Krisztián Tamás

Personal information
- Date of birth: 18 April 1995 (age 30)
- Place of birth: Budapest, Hungary
- Height: 1.80 m (5 ft 11 in)
- Position: Left back

Team information
- Current team: Újpest
- Number: 22

Youth career
- 2005–2008: Újpest
- 2008–2011: Szombathelyi Haladas
- 2011–2014: AC Milan

Senior career*
- Years: Team / Apps / (Gls)
- 2014–2015: AC Milan / 0 / (0)
- 2014: → Varese (loan) / 4 / (0)
- 2015: → Slavia Prague (loan) / 11 / (0)
- 2015–2017: Spezia / 5 / (0)
- 2017: Gyirmót / 7 / (1)
- 2017–2020: Fehérvár / 18 / (2)
- 2019–2020: → Zalaegerszeg (loan) / 17 / (0)
- 2020–2023: Budapest Honvéd / 80 / (4)
- 2023–: Újpest / 38 / (1)

International career^{‡}
- 2011–2013: Hungary U16 / 2 / (0)
- 2011–2013: Hungary U17 / 4 / (5)
- 2011–2013: Hungary U18 / 1 / (0)
- 2012–2014: Hungary U19 / 8 / (0)
- 2014–2015: Hungary U21 / 2 / (0)

= Krisztián Tamás =

Hungarian footballer

Krisztián Tamás (born 18 April 1995) is a Hungarian professional footballer who plays for OTP Bank Liga club Újpest in Hungary.

==Club career==
Tamás played for the youth academy of Szombathelyi Haladas till 2011. Then he went a trial with Italian heavyweights AC Milan. Other European clubs like Arsenal and Tottenham Hotspur were reportedly interested in securing his services. But Tamás successfully joined the youth academy of AC Milan.

===Varese===
On 27 July 2014, he joined Serie B team Varese on a season long loan. He made his debut in a Coppa Italia match against Juve Stabia.

===Slavia Prague===
On 30 January 2015, Tamás was loaned to Slavia Praha ona 6-month deal.

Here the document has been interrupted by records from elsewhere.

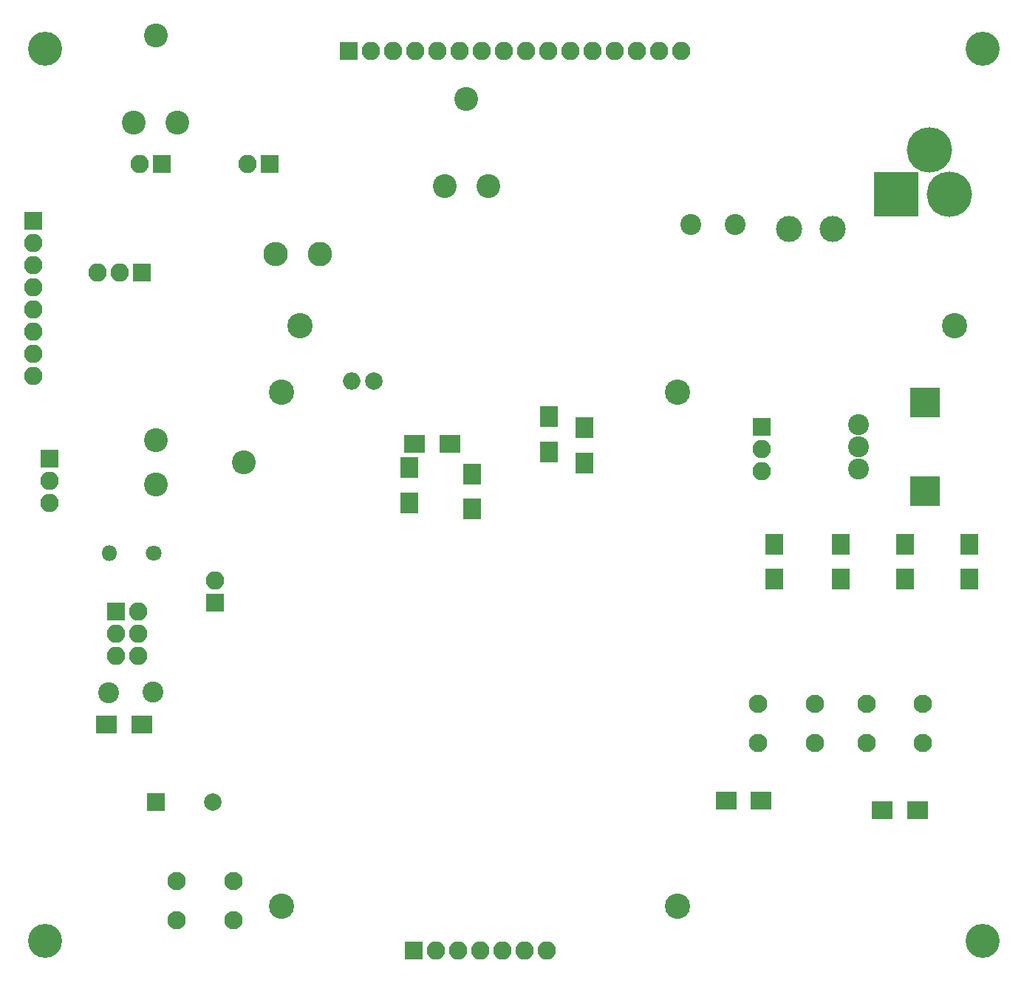
<source format=gbs>
G04 #@! TF.FileFunction,Soldermask,Bot*
%FSLAX46Y46*%
G04 Gerber Fmt 4.6, Leading zero omitted, Abs format (unit mm)*
G04 Created by KiCad (PCBNEW 4.0.7-e2-6376~61~ubuntu18.04.1) date Sat Mar 13 17:21:18 2021*
%MOMM*%
%LPD*%
G01*
G04 APERTURE LIST*
%ADD10C,0.100000*%
%ADD11C,2.740000*%
%ADD12R,2.000000X2.000000*%
%ADD13C,2.000000*%
%ADD14R,2.400000X2.000000*%
%ADD15R,2.000000X2.400000*%
%ADD16C,2.400000*%
%ADD17C,5.200000*%
%ADD18R,5.200000X5.200000*%
%ADD19R,2.100000X2.100000*%
%ADD20O,2.100000X2.100000*%
%ADD21C,2.900000*%
%ADD22C,3.900000*%
%ADD23C,3.000000*%
%ADD24R,2.100000X2.400000*%
%ADD25C,1.800000*%
%ADD26O,1.800000X1.800000*%
%ADD27C,2.800000*%
%ADD28O,2.800000X2.800000*%
%ADD29R,2.400000X2.100000*%
%ADD30C,2.100000*%
%ADD31R,3.400000X3.400000*%
%ADD32O,2.000000X2.000000*%
G04 APERTURE END LIST*
D10*
D11*
X97717600Y-49085500D03*
X100217600Y-39085500D03*
X102717600Y-49085500D03*
D12*
X100266500Y-127000000D03*
D13*
X106766500Y-127000000D03*
D14*
X98583500Y-118110000D03*
X94583500Y-118110000D03*
D15*
X136461500Y-89376500D03*
X136461500Y-93376500D03*
D14*
X129889500Y-85915500D03*
X133889500Y-85915500D03*
D15*
X129286000Y-92678000D03*
X129286000Y-88678000D03*
X145288000Y-86836000D03*
X145288000Y-82836000D03*
X149352000Y-88106000D03*
X149352000Y-84106000D03*
D16*
X94805500Y-114427000D03*
X99885500Y-114417000D03*
X166624000Y-60769500D03*
X161544000Y-60759500D03*
D17*
X191139000Y-57340500D03*
D18*
X185039000Y-57340500D03*
D17*
X188849000Y-52260500D03*
D19*
X129774000Y-144008000D03*
D20*
X132314000Y-144008000D03*
X134854000Y-144008000D03*
X137394000Y-144008000D03*
X139934000Y-144008000D03*
X142474000Y-144008000D03*
X145014000Y-144008000D03*
D19*
X122287000Y-40862000D03*
D20*
X124827000Y-40862000D03*
X127367000Y-40862000D03*
X129907000Y-40862000D03*
X132447000Y-40862000D03*
X134987000Y-40862000D03*
X137527000Y-40862000D03*
X140067000Y-40862000D03*
X142607000Y-40862000D03*
X145147000Y-40862000D03*
X147687000Y-40862000D03*
X150227000Y-40862000D03*
X152767000Y-40862000D03*
X155307000Y-40862000D03*
X157847000Y-40862000D03*
X160387000Y-40862000D03*
D21*
X114661000Y-138928000D03*
X160000000Y-138928000D03*
D22*
X195000000Y-40640000D03*
X195000000Y-142938500D03*
X87566500Y-40640000D03*
X87566500Y-142938500D03*
D21*
X114661000Y-80000000D03*
X160000000Y-80000000D03*
X116699000Y-72358000D03*
X191756000Y-72358000D03*
D23*
X177800000Y-61277500D03*
X172800000Y-61277500D03*
D24*
X186055000Y-97441000D03*
X186055000Y-101441000D03*
X193421000Y-97441000D03*
X193421000Y-101441000D03*
X178689000Y-97441000D03*
X178689000Y-101441000D03*
X171069000Y-97441000D03*
X171069000Y-101441000D03*
D25*
X100012500Y-98425000D03*
D26*
X94932500Y-98425000D03*
D27*
X119037100Y-64135000D03*
D28*
X113957100Y-64135000D03*
D29*
X183483500Y-127952500D03*
X187483500Y-127952500D03*
X165576500Y-126809500D03*
X169576500Y-126809500D03*
D11*
X100266500Y-85551000D03*
X110266500Y-88051000D03*
X100266500Y-90551000D03*
X138324600Y-56388000D03*
X135824600Y-46388000D03*
X133324600Y-56388000D03*
D30*
X109116000Y-140580500D03*
X102616000Y-140580500D03*
X109116000Y-136080500D03*
X102616000Y-136080500D03*
X175765600Y-120197000D03*
X169265600Y-120197000D03*
X175765600Y-115697000D03*
X169265600Y-115697000D03*
X188148100Y-120197000D03*
X181648100Y-120197000D03*
X188148100Y-115697000D03*
X181648100Y-115697000D03*
D16*
X180721000Y-83756500D03*
X180721000Y-86296500D03*
X180721000Y-88836500D03*
D31*
X188341000Y-81216500D03*
X188341000Y-91376500D03*
D13*
X125222000Y-78740000D03*
D32*
X122682000Y-78740000D03*
D19*
X86207600Y-60325000D03*
D20*
X86207600Y-62865000D03*
X86207600Y-65405000D03*
X86207600Y-67945000D03*
X86207600Y-70485000D03*
X86207600Y-73025000D03*
X86207600Y-75565000D03*
X86207600Y-78105000D03*
D19*
X106997500Y-104140000D03*
D20*
X106997500Y-101600000D03*
D19*
X113258600Y-53848000D03*
D20*
X110718600Y-53848000D03*
D19*
X100876100Y-53848000D03*
D20*
X98336100Y-53848000D03*
D19*
X169672000Y-84010500D03*
D20*
X169672000Y-86550500D03*
X169672000Y-89090500D03*
D19*
X88074500Y-87630000D03*
D20*
X88074500Y-90170000D03*
X88074500Y-92710000D03*
D19*
X95694500Y-105156000D03*
D20*
X98234500Y-105156000D03*
X95694500Y-107696000D03*
X98234500Y-107696000D03*
X95694500Y-110236000D03*
X98234500Y-110236000D03*
D19*
X98653600Y-66294000D03*
D20*
X96113600Y-66294000D03*
X93573600Y-66294000D03*
M02*

</source>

On 21 February 2015, Tamás played his first match with Slavia against Slovan Liberec at the Stadion u Nisy, in Liberec, Czech Republic in the 2014–15 Czech First League.

==Club statistics==

| Club | Season | League |  | Cup |  | Europe |  | Total |  |
| Apps | Goals | Apps | Goals | Apps | Goals | Apps | Goals |
Varese
| 2014–15 | 4 | 0 | 2 | 0 | – | – | 6 | 0 |
| Total | 4 | 0 | 2 | 0 | – | – | 6 | 0 |
Slavia Prague
| 2014–15 | 11 | 0 | 0 | 0 | – | – | 11 | 0 |
| Total | 11 | 0 | 0 | 0 | – | – | 11 | 0 |
Spezia
| 2015–16 | 4 | 0 | 1 | 0 | – | – | 5 | 0 |
| 2016–17 | 1 | 0 | 0 | 0 | – | – | 1 | 0 |
| Total | 5 | 0 | 1 | 0 | – | – | 6 | 0 |
Gyirmót
| 2016–17 | 7 | 1 | 1 | 0 | – | – | 8 | 1 |
| Total | 7 | 1 | 1 | 0 | – | – | 8 | 1 |
Videoton
| 2017–18 | 7 | 1 | 3 | 2 | 1 | 0 | 11 | 3 |
| 2018–19 | 11 | 1 | 5 | 0 | 1 | 0 | 17 | 1 |
| Total | 18 | 2 | 8 | 2 | 2 | 0 | 28 | 4 |
Zalaegerszeg
| 2019–20 | 17 | 0 | 0 | 0 | – | – | 17 | 0 |
| Total | 17 | 0 | 0 | 0 | – | – | 17 | 0 |
Budapest Honvéd
| 2020–21 | 22 | 2 | 2 | 0 | 0 | 0 | 24 | 2 |
| 2021–22 | 29 | 2 | 3 | 0 | – | – | 32 | 2 |
| Total | 51 | 4 | 5 | 0 | 0 | 0 | 56 | 4 |
| Career Total |  | 113 | 7 | 17 | 2 | 2 | 0 | 132 | 9 |

Updated to games played as of 15 May 2022.

==International career==
He was also part of the Hungarian U-19 at the 2014 UEFA European Under-19 Championship and U-20 team at the 2015 FIFA U-20 World Cup.